Sur ce plan de la ville tiré de la Cosmographie de Sebastian Münster de 1548, figurent encore l'église sanct Steffan, un puits à balancier et les bâtiments de la commanderie de l'ordre teutonique.
Nous proposons ici le premier article d'une série consacrée au village disparu de Suntheim. Pour beaucoup, ce nom évoque le C.A.T. Moulin de Sundheim, pour d’autres un centre équestre ou une pension pour chiens et chats. Pour quelques rares autres, un hameau disparu, il y a bien longtemps, au sud de Rouffach, du côté du C.H.S.
Victime de l'oubli...
Thiébaut Walter termine son article consacré aux trouvailles faites au moment des travaux de terrassement pour la construction du C.H.S., en souhaitant qu’après avoir détruit sans scrupules les vestiges de Suntheim, les décideurs compétents rappellent au moins son souvenir en incluant le nom du village disparu dans le nom donné au futur établissement. Il n’a pas été écouté... Ce lieu mériterait au moins une signalisation, rien qu'un petit panneau, comme ceux qui signalent les lieux-dits, au bord de la route et qui rappellerait ce village disparu...
Suntheim était bien plus qu’un hameau de quelques pauvres bâtisses. D’abord, c’était la demeure de plusieurs familles nobles qui ont essaimé plus tard en d’autres lieux. A Suntheim se trouvait la première implantation des Chevaliers de l’ordre teutonique, avec des bâtiments et leur église. A Suntheim aussi, une église de paroisse, l’église saint Etienne dont des vestiges ont subsisté longtemps après la disparition du village. Un couvent de femmes qui fut transféré à Guebwiller et devint le couvent Engelpforten, de la porte de l’Ange, une communauté de religieuses de l’ordre teutonique, une léproserie, un moulin, des maisons d’habitation, des rues, des champs, des prés et des vignes…des gens, des activités, une vie qui demande qu’on s’y intéresse et dont l’histoire reste à faire.
Nous proposons dans cet article la traduction d’une charte rédigée le 13 septembre 1442 dans laquelle il apparaît que le village était déjà vide de ses habitants et que l’église n’y était plus desservie. Notre document de travail est une transcription ancienne en allemand sur papier, conservé dans l’enveloppe contenant le document original en latin sur parchemin A.M.R. GG 14 classé dans les parchemins par Th. Walter sous Parchemins n° 416:
Nous, évêque de Bâle par la grâce de Dieu et du Saint Siège de Rome, faisons savoir, que se sont présentés devant nous les maîtres d’œuvre ou receveurs de l’église de Rouffach, évêché de Bâle et nous ont fait savoir qu’au temps passé, il y avait, non loin de la ville de Rouffach, un village appelé Suntheim. Dans ce village, il y avait une église paroissiale dotée de cens et autres revenus qui permettaient d’entretenir convenablement un curé ou un desservant. Mais il est arrivé un moment où tous les habitants du lieu étaient décédés ou avaient déménagé et le village s’est retrouvé vide de ses occupants. Depuis, l’église est sans entretien et inutilisée, et les différents revenus qu’elle percevait dans le passé disparaissent peu à peu. Il est donc impossible de nommer et d’entretenir un curé ou un desservant. Les âmes des fidèles chrétiens qui reposent dans le cimetière et dans le sol de l’église paroissiale sont ainsi privées des services religieux et du secours de la prière.

ACTIVITÉ 1. D'après l'extrait, à quelle date la charte traduite a-t-elle été rédigée ?
ACTIVITÉ 2. Recopiez à l'identique la partie de la liste qui commence à son début et se termine par la ligne contenant "Between ARAMANGO and BAGUA, which is larger?", cette ligne comprise.
L'extrait et la liste n'ont aucun rapport entre eux.

DONNÉES FOURNIES.
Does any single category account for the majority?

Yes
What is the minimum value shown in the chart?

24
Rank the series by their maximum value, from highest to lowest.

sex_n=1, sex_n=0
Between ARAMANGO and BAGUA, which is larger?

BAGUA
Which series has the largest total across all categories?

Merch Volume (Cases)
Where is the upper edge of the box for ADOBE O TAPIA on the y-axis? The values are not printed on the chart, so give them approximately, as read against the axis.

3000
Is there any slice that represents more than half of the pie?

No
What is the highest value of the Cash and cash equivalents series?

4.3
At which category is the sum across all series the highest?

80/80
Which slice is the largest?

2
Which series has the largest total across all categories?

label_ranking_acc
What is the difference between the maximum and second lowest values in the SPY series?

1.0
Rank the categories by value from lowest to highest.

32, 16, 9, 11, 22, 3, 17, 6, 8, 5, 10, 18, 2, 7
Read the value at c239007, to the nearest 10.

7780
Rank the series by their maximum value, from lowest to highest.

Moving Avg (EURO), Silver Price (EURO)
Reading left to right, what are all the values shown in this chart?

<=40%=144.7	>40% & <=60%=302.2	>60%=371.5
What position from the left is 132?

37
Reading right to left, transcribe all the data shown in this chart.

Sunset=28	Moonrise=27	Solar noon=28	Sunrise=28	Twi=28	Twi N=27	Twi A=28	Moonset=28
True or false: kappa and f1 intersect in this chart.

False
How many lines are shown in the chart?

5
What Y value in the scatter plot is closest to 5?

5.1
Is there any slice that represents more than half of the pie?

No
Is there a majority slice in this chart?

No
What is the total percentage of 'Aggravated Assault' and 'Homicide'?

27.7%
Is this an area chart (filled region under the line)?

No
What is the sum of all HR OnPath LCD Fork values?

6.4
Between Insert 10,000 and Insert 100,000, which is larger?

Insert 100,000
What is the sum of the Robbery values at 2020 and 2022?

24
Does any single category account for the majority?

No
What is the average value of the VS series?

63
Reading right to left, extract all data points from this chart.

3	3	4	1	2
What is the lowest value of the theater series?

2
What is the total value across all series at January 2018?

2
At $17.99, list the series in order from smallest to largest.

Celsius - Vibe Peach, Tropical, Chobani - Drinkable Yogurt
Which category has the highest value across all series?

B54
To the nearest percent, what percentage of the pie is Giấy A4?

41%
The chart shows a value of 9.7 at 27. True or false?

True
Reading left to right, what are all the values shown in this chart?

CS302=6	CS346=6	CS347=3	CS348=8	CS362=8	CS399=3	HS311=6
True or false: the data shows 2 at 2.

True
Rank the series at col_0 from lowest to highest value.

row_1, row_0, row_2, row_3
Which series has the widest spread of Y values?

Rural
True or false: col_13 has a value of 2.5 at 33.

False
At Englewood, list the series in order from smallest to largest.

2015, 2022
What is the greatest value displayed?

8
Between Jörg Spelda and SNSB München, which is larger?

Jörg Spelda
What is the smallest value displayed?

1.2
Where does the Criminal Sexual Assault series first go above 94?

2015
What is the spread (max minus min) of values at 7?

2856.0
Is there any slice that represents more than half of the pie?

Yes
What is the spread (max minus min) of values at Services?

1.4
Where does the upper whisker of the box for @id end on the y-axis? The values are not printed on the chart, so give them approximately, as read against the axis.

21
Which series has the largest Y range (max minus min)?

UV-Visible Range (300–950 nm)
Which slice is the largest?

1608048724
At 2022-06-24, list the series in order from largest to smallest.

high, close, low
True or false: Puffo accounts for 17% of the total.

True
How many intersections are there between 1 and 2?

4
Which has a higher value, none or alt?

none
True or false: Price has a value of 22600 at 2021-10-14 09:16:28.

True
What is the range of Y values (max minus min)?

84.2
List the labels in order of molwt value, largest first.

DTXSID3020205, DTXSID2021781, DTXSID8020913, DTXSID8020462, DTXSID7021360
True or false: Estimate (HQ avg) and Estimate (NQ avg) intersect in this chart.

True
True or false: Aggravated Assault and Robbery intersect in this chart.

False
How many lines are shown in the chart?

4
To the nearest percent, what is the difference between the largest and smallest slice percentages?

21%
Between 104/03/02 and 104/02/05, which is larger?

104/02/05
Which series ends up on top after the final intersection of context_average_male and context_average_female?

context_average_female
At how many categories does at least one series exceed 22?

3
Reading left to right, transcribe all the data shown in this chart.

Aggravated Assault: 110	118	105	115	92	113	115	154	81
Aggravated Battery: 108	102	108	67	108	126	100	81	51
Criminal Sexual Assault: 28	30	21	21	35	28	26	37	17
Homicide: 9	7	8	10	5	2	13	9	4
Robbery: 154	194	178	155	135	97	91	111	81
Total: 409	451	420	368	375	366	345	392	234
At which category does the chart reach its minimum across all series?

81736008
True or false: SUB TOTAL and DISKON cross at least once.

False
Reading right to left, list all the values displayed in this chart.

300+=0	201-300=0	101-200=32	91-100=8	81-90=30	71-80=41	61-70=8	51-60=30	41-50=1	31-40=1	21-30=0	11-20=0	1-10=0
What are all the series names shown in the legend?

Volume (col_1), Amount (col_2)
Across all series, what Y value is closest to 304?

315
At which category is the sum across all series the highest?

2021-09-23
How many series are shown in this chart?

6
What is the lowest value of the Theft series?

SOLUTION 1. La charte a été rédigée le 13 septembre 1442.

SOLUTION 2.
Does any single category account for the majority?

Yes
What is the minimum value shown in the chart?

24
Rank the series by their maximum value, from highest to lowest.

sex_n=1, sex_n=0
Between ARAMANGO and BAGUA, which is larger?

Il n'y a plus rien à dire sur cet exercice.